1. The black market rate for the USD is openly published in the local newspaper and on the news websites.
2. You run into a graffiti artist painting a wall in broad daylight.
3. The elegant signboard in front of you, hand painted with lovely flowery decorations, advertises a butcher’s shop.
4. Mullets, on either males or females, are the most widespread hairstyle you see. Every other style is a temporary fad.
5. Somebody on your street is having a barbecue in the middle of the road at midnight.
6. The amount of Coke you drink quadruples. How else would one take down Fernet?
7. You see banners with private messages hanging between two trees in a random neighbourhood. “I love you, Pilar, my life, my treasure, my everything. Diego”
8. Every single supermarket that doesn’t belong to big chains is Chinese or Taiwanese-owned and all of them have a Chinese gate at the entrance.
9. At midnight, the restaurants in your neighborhood are just beginning to get full.
10. Every ice-cream shop sells about twenty types of flavours, twelve of which are based on dulce de leche. Do you want dulce de leche granizado, dulce de leche with almonds, dulce de leche with walnuts, dulce de leche with coconuts, dulce de leche with Oreo cookies, with brownies, or the signature dulce de leche house ice cream?
11. Everyone you meet writes poetry, plays a musical instrument, trains in the circus arts, dances a complicated dance, or is into photography.
12. You can tell how well off a neighbourhood is by the number of dog walkers you run into.

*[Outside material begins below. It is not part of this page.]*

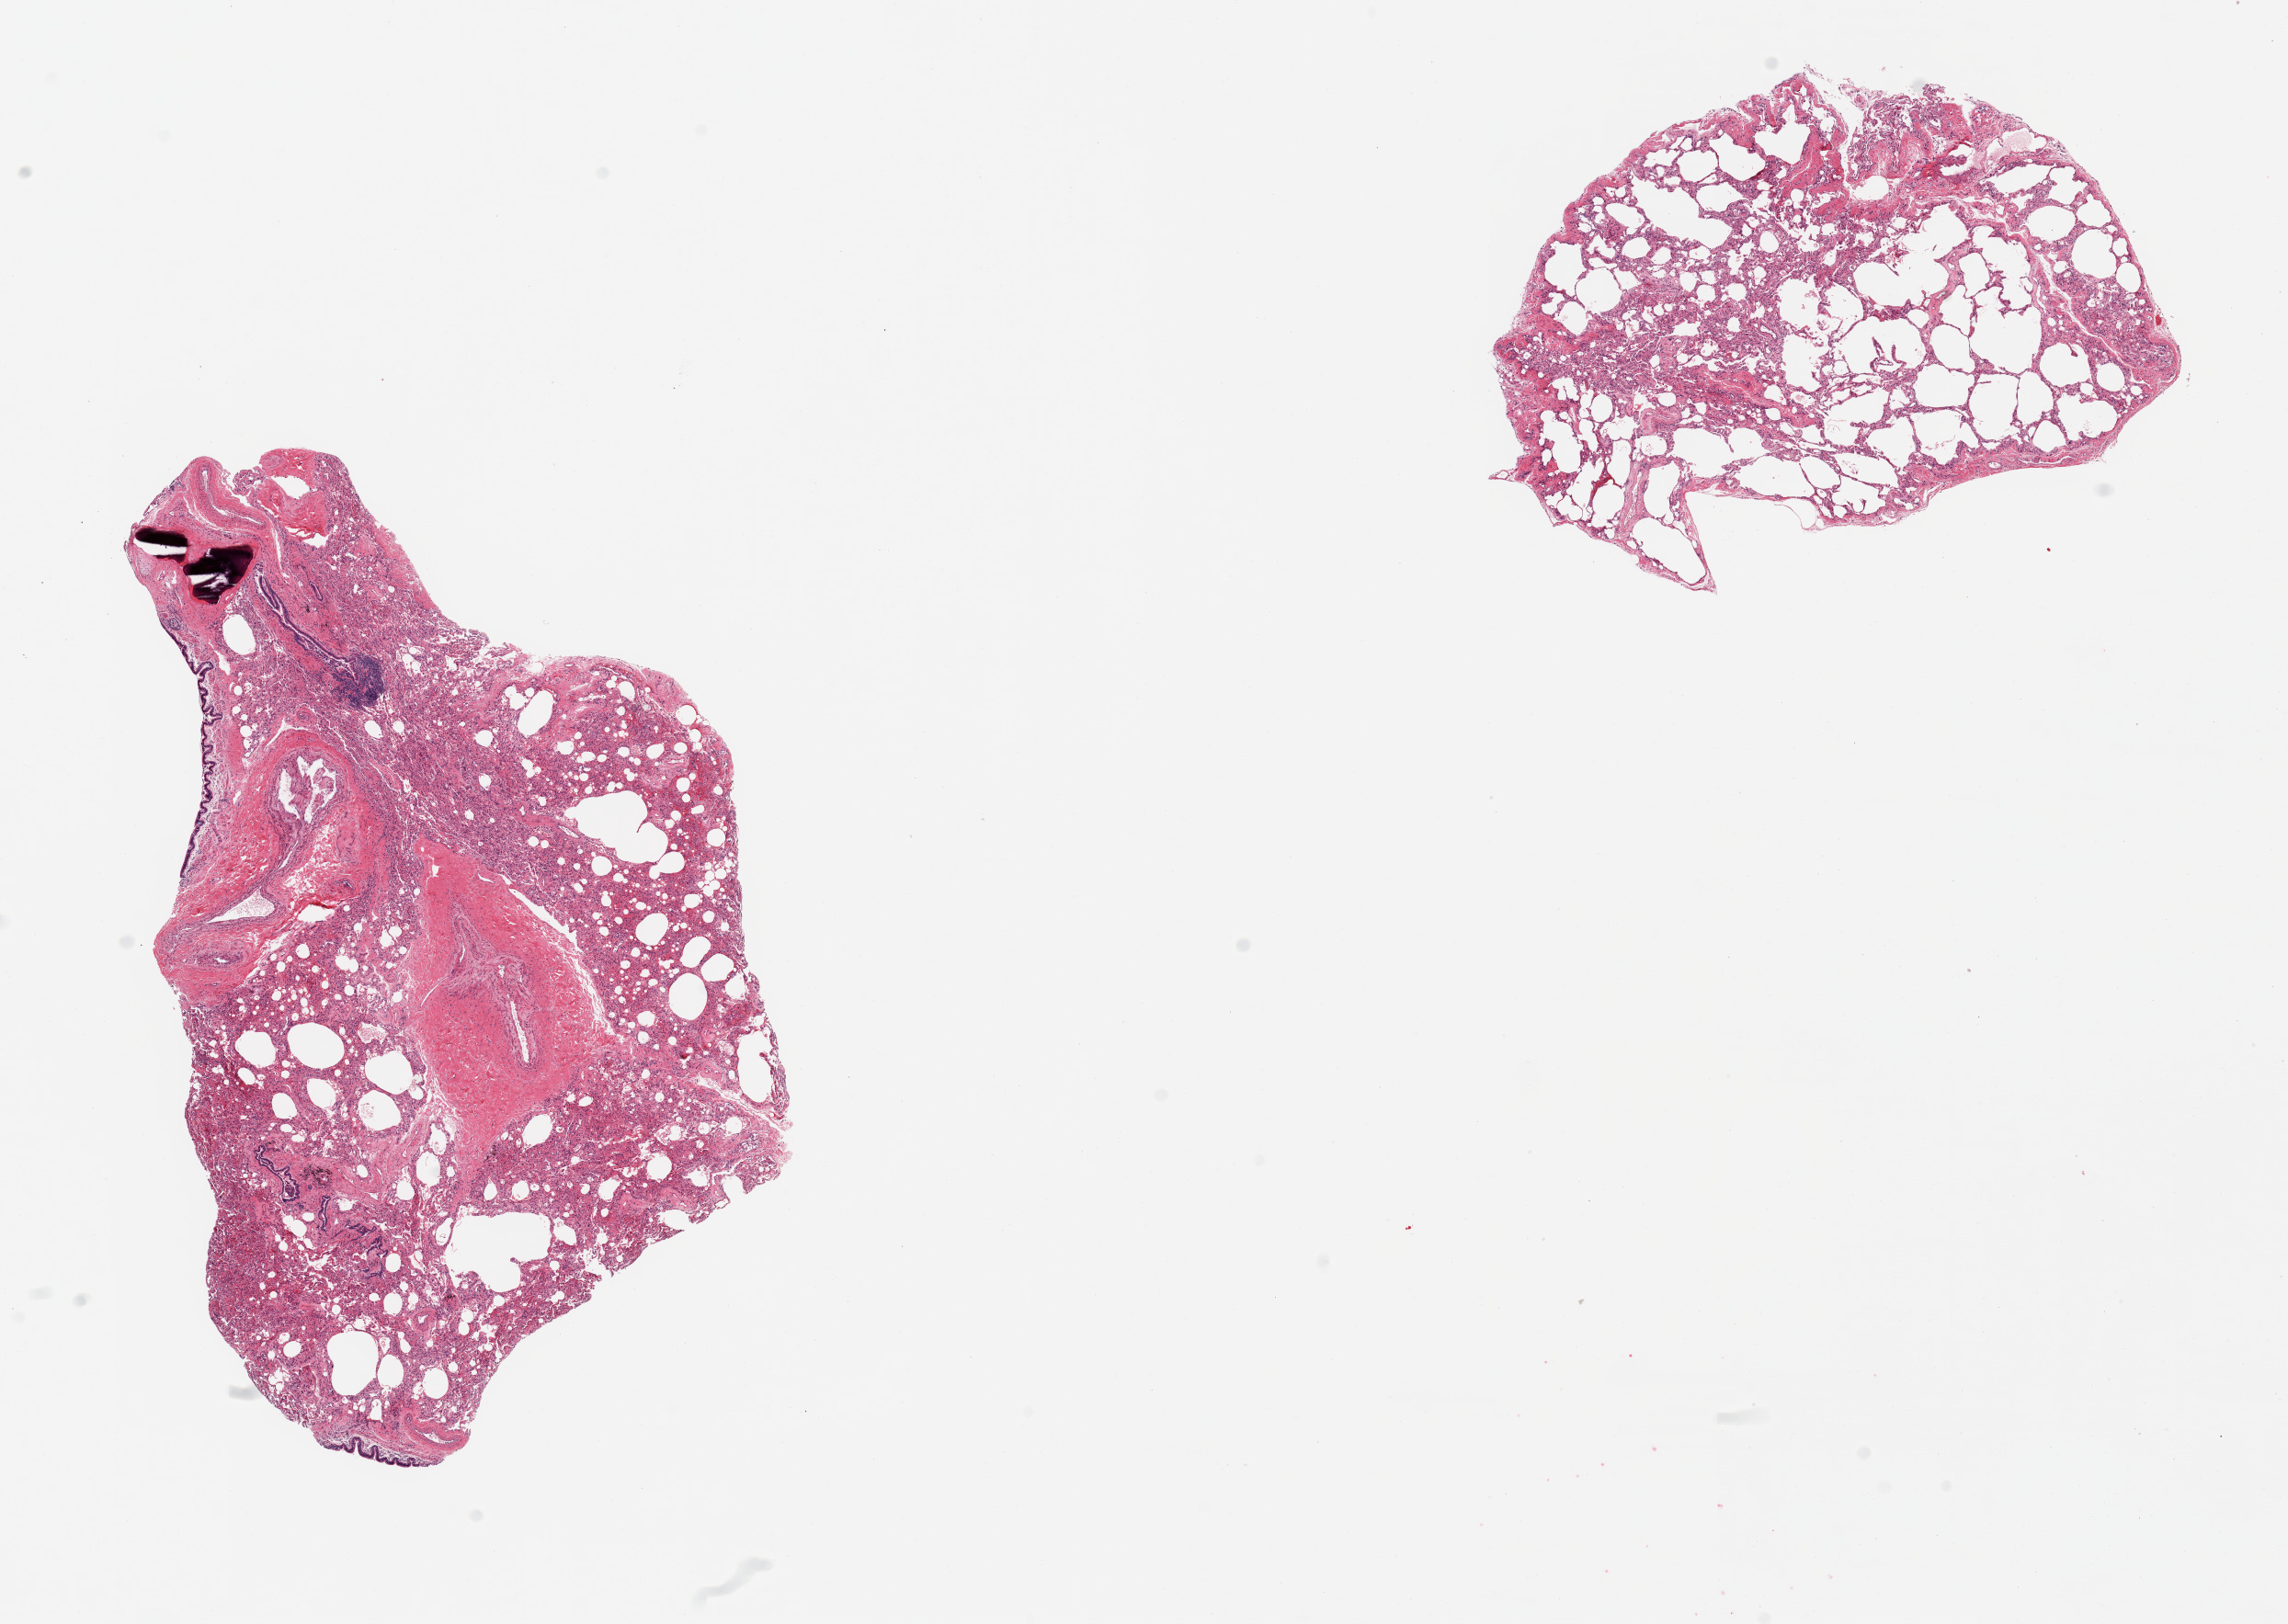
Whole-slide image, haematoxylin and eosin stain, brightfield, shown as a low-resolution overview of the whole scanned area (about 19.7 x 14.0 mm), PAXgene-fixed paraffin-embedded (PFPE) section, section of lung (target tissue), tissue donor sample. Male donor.
• review note (as recorded): 2 pieces; emphysema; large calcified bronchus and vessels comprise 30% of 1 piece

13. Mafalda images are spread throughout the city, painted on newspaper stands, in the Catedral underground station, on stencils. There is even a park dedicated to her in the Colegiales neighbourhood in the Northern part of town.
14. You go out at 2 am only to find out you’re way early.
15. Bookstores are open longer hours than supermarkets.
16. Any given moment, there are at least ten free concerts, exhibitions, or cultural events to choose from.
17. A satellite view of the city shows barbecues on the top of most buildings.
18. You can go partying on a Monday. And on any other day of the week, for that matter.
19. January means one thing: power cuts.
20. Your city has a riverfront where you can take a walk, go running, or skateboarding, and enjoy the breeze. Yet you totally ignore it.
21. Every third week or so, the city grinds to a halt due to one of the 33 public holidays in Argentina.
22. There is an area in your city where every second person you encounter is an Orthodox Jew.
23. You have three cultural centres organizing classes in everything from theatre to flamenco dancing within three blocks from your home.
24. There are shortages of random products (think tampons and flour) every once in a while in supermarkets. And on each occasion, an informal market for the product appears spontaneously.
25. All your friends, colleagues, and acquaintances have at least one experience of going to the psychologist and openly talk about it in a casual conversation.
26. The kids in your neighbourhood are rehearsing every Saturday for next year’s murga.
27. Shops selling fresh homemade pasta are a common sight. And you’re not in Italy.
28. You step into invisible puddles — big tiles on the sidewalk that often are not well cemented to the ground, so water gathers in the space underneath the tile whenever it’s raining. You don’t notice it at all – until you step on one of the loose tiles.